EXCERPTED TEXT:
○ ○ ○ ○ ○

Thursday, March 19, 2009

My Auntie

My auntie is also a blogger. But unlike me she is an awesome writer. Today is her birthday. Her 41st birthday as a matter of fact, and in her blog today she wrote a piece to herself as if she were 16 and told about her life to come. It was a very inspiring piece I do have to say.
I cried, I smiled, and I laughed a bit.
It made me think about what maybe my life is going to be like at the age of 41. My auntie and I are so much alike sometimes it's scary, so sometimes I wonder if I will be in some of the same boats she has been in throughout her life. I wouldn't mind that at all, because she is one of the best role models I will ever have. She is very smart, has a great heart, a great little family, and just has a really good prospective on life.
LOL, unlike my aunt though I will not be waiting until I am thirty to have children. That is about the onlyt hing we will not have in common. I want to be done having kids by then.
I am just gonna start rambling now, but I just think that everyone should look at the people that mean the most to them and see if you could one day possibly end up in there shoes. Look to see if you would be happy in those shoes, and if not maybe you are looking up to the wrong people. I think the people you look up to should be people that you wouldn't mind being in there shoes.
If you know what I mean?

Until next time

Ang

Happy 41st Birthday Auntie

Thursday, March 5, 2009

WhAt A BeAuTiFuL DaY To Be AlIvE

What a beautiful day it has been today. Nearly 65 degrees! Today was for sure flip flop weather. My favorite weather. It would have been nice to go for a long walk or a bike ride, but due to midterms here at school I was forced to stay in my room studying or in the library.
Tomorrow starts my first official college spring break. Usually this means I would be in Florida, or someplace warm, getting a tan. I would be getting drunk and meeting new guys and possibly putting myself in debt using up credit cards. Cuz this is what most people automatically think college students will be doing when they hear the words "spring break".

○ ○ ○ ○ ○

DATA SECTION:
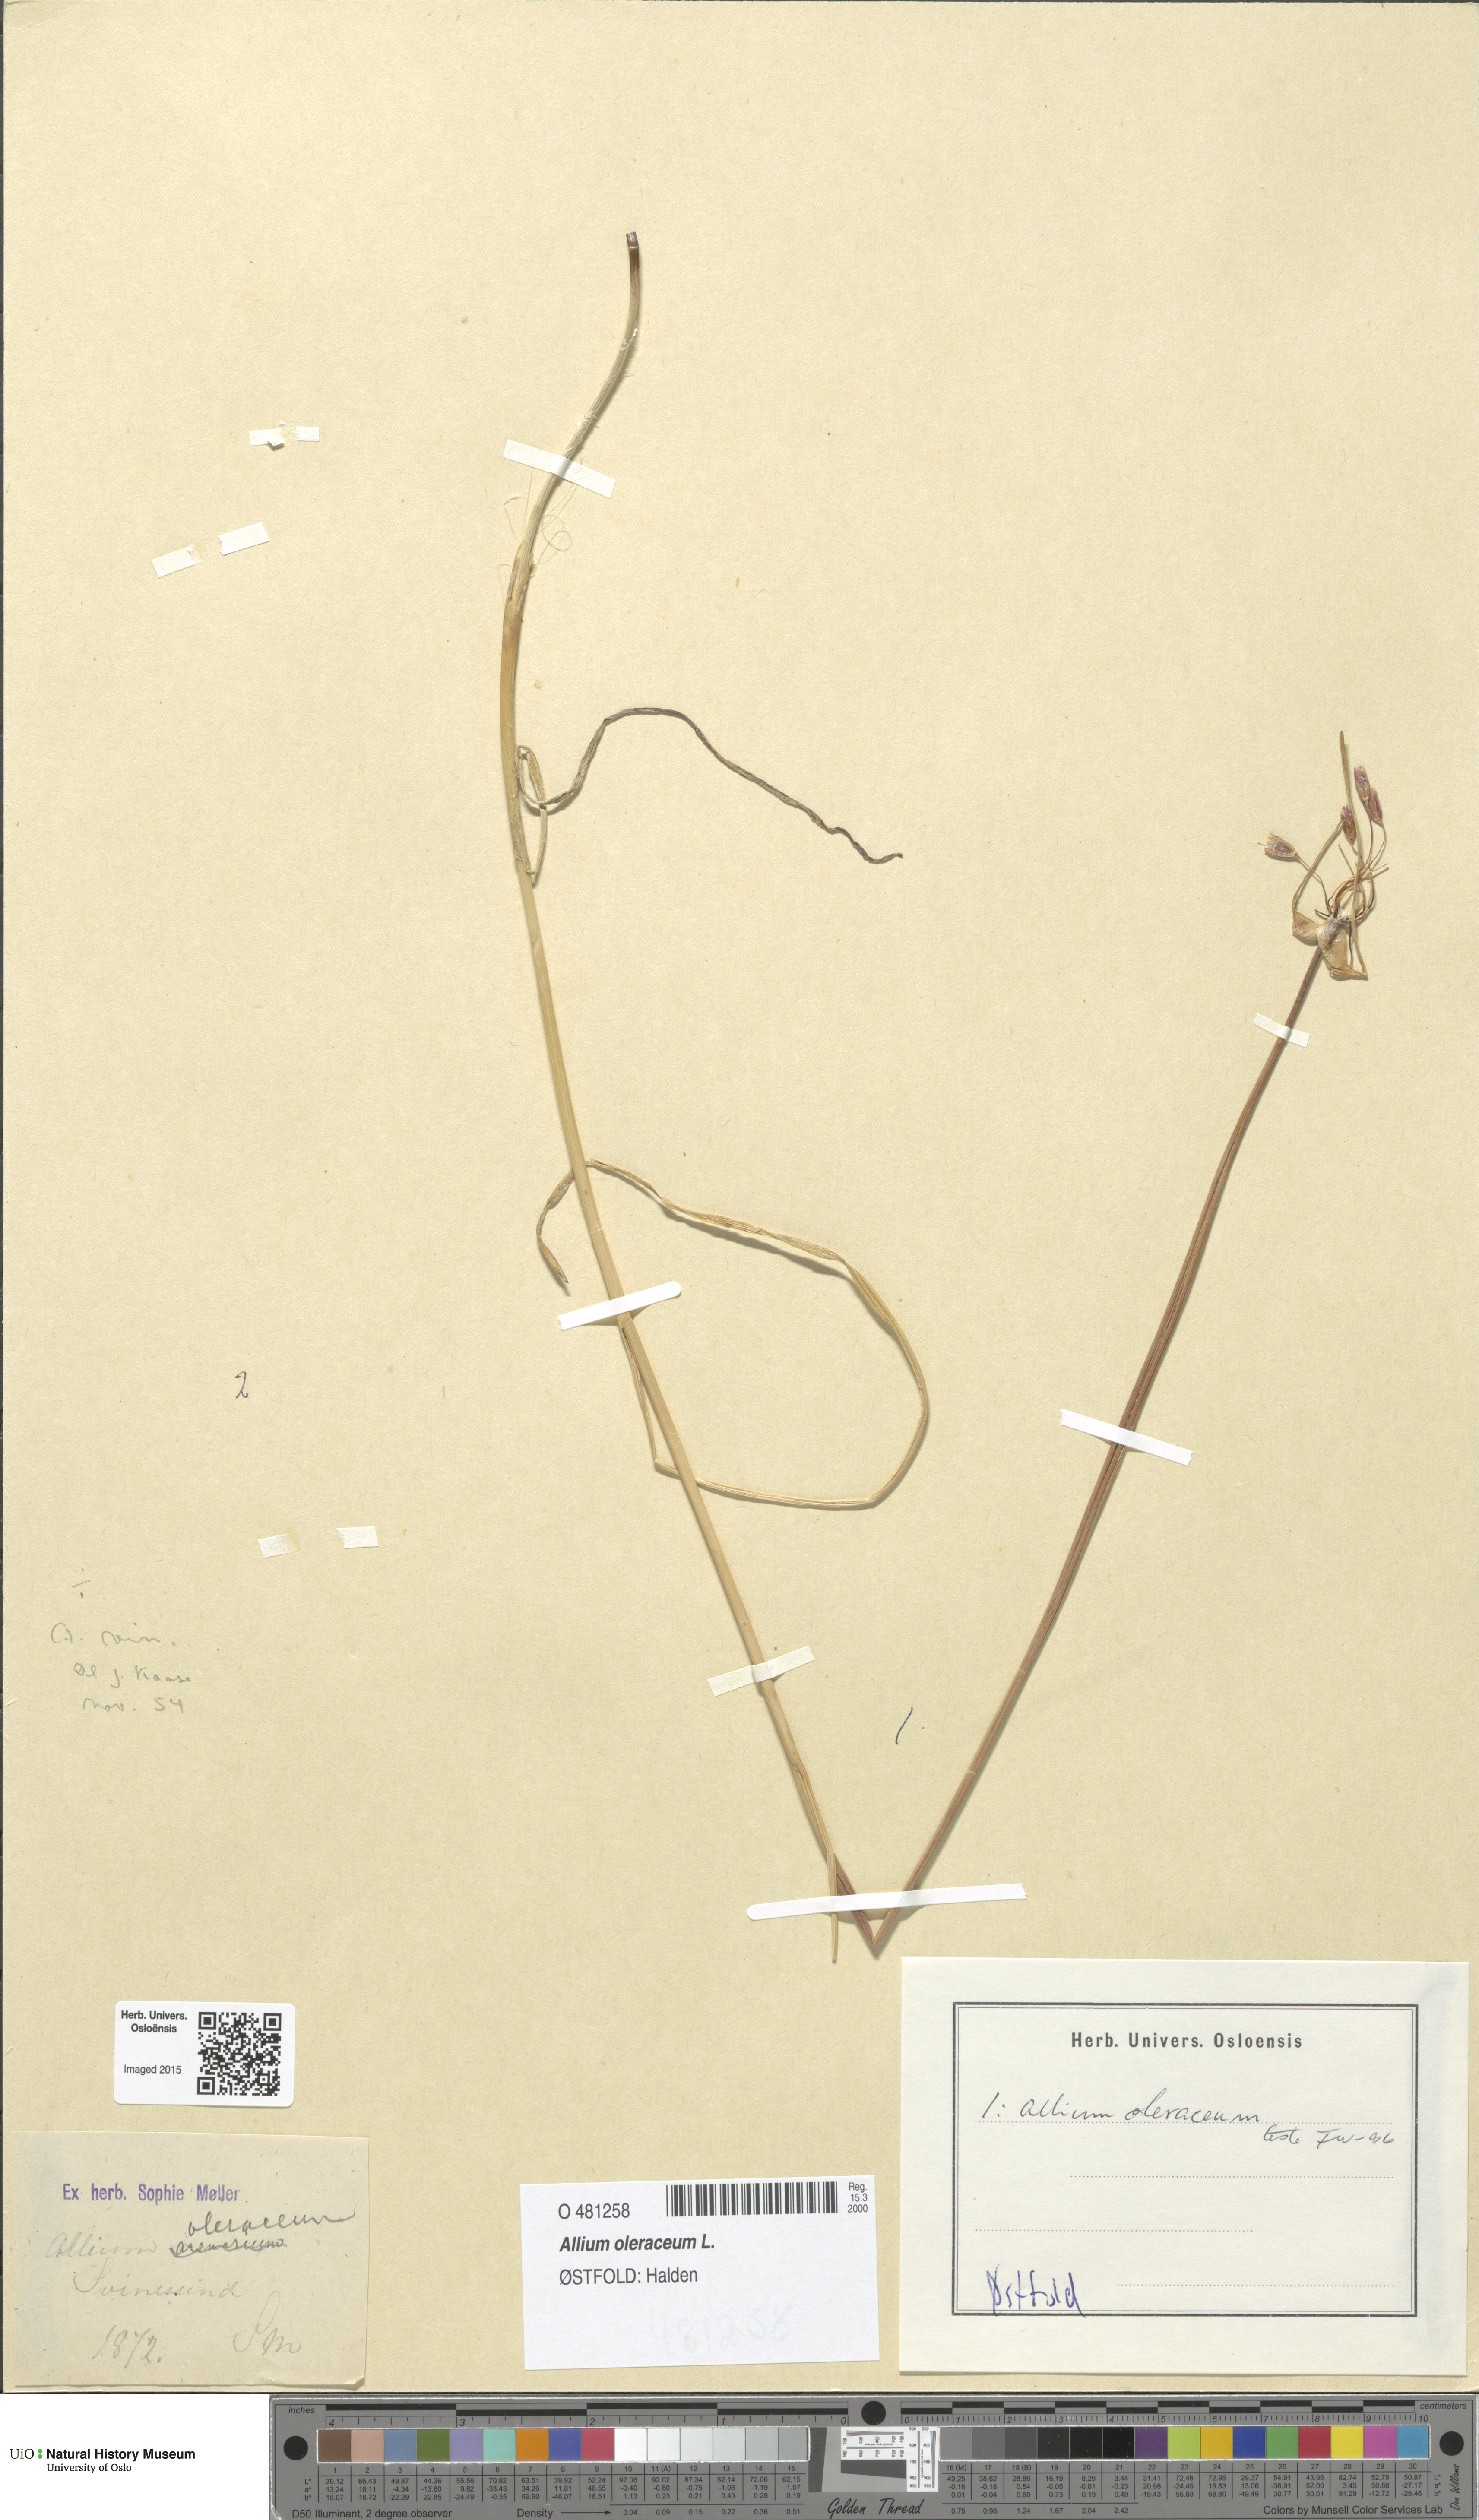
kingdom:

○ ○ ○ ○ ○

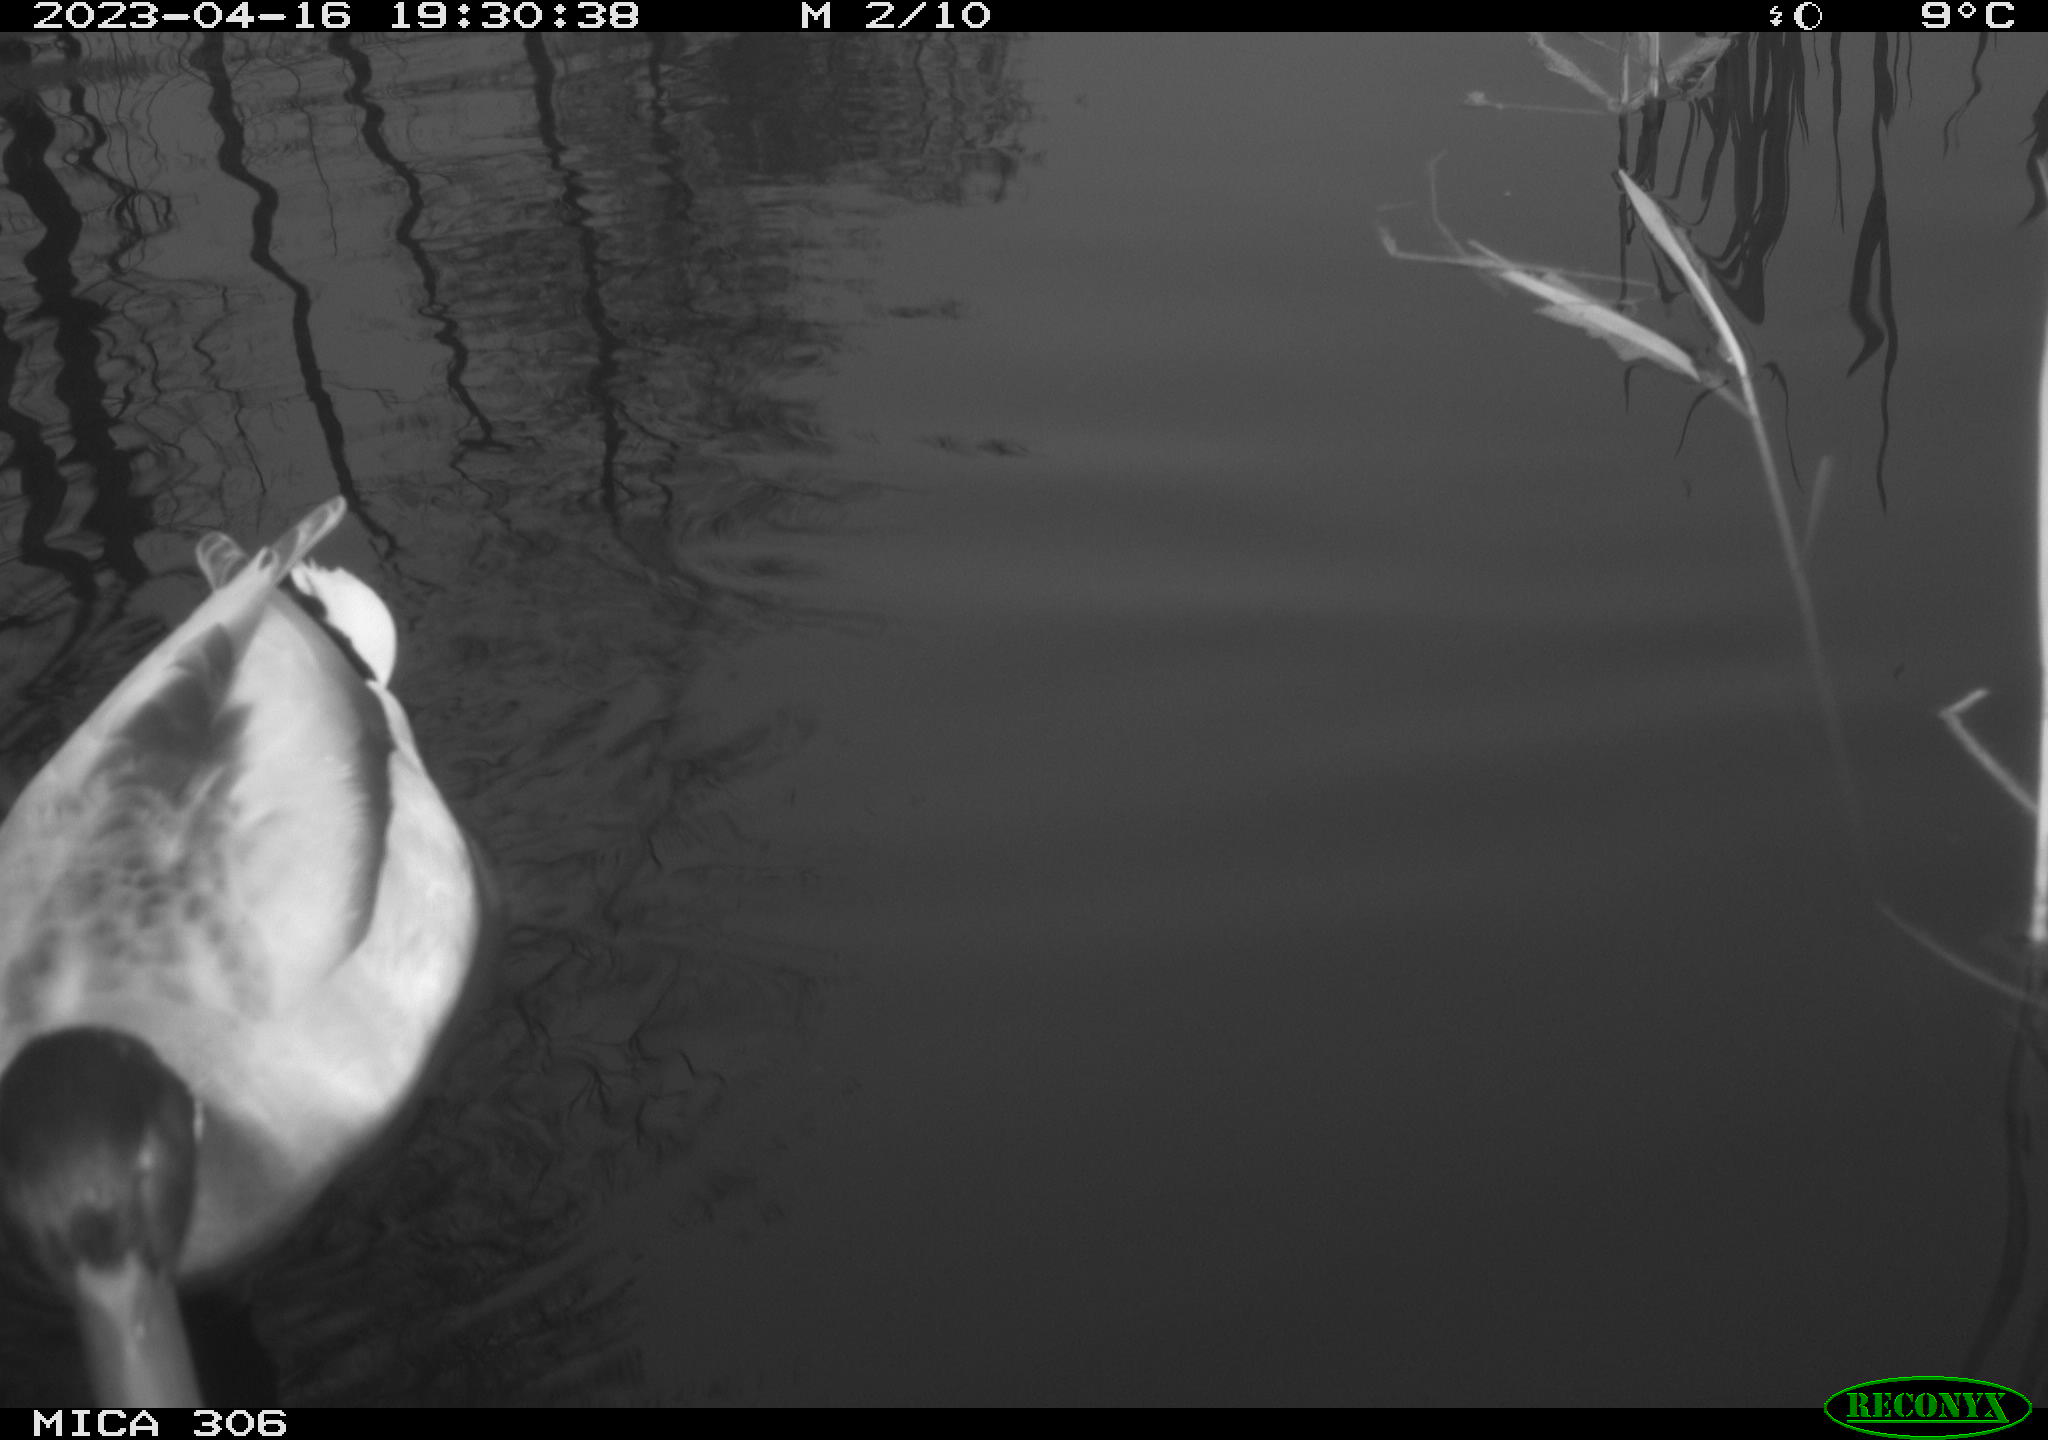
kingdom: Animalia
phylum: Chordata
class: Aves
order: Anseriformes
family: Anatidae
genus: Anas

○ ○ ○ ○ ○

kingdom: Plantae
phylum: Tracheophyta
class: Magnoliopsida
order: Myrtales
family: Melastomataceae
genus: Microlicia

○ ○ ○ ○ ○

PARTS OF THE EXERCISE:
1: Check each statement against the blog posts and answer yes or no, quoting the words of the posts that decide it. (a) The aunt's birthday piece was written as if to her 16-year-old self. (b) The writer plans to wait until age thirty to have children. (c) The writer spent the warm day out on a bike ride.
2: In the blog posts, about how warm did it get on the day called beautiful?
3: Carry on the blog posts from the point where they stop.

ANSWERS TO EACH TASK:
1:
(a) Yes: "she wrote a piece to herself as if she were 16"
(b) No: "I will not be waiting until I am thirty to have children"
(c) No: "I was forced to stay in my room studying or in the library"

2: Nearly 65 degrees.

3:
Well I am not one of these college students. I will be spending my break with my family, with my dentist, with my physician, with my eye doctor, and with my boyfriend. What a fun time right? LOL! Not really! But all these things I would rather be doing than wasting away my life doing what most other college students will be doing.
After break I will only have a month and half left of school. Then it will be a summer full of new experiences and good memories. This summer I will be getting my first official job. Hopefully I can work at this daycare center in a near by town. I think I would really enjoy that. I am also going to be taking up golf this summer. Gas station boy is a golfer and I promised him I would learn too so that we could enjoy it together. So if you are out on a golf coarse this spring/summer, beware of the rookies out there.
Well I need to finish packing for break and have to waste away one more night of studying for my last midterm.

so for now...

to a new start

Wednesday, February 18, 2009

A Wet Day

Today seems to be a very wet day here in Dubuque, Iowa. Woke up early this morning, not getting much sleep last night cuz thought of the future kept running through my head.
Today is going to be one of those really tiring yet stressful days, where you just want to hide under the covers all day and pretend your not there.
Yes, today I have to run the mile! Yucky! then i need to get caught up on some work and then maybe after that i could take a nice peaceful nap before i have to prepare myself for another day as a struggling college student.
Thats all for now... until then...

to a new start and a new beginning

Tuesday, February 17, 2009

A new start


readers-

Something inside me has changed. Not a bad change, but a good one! It was a change I was afraid of, for I htought I wouldn't be me anymore. But in all reality the change has made me the real me everyone told me I lost. You know what I mean?

I thank God for watching over me and leading me in the direction he did. THe people around me that mean the most to me also had a major part in this, and without them I would still be a little lost. Okay!... very lost!

I will start writing on here more tomorrow, but for now!...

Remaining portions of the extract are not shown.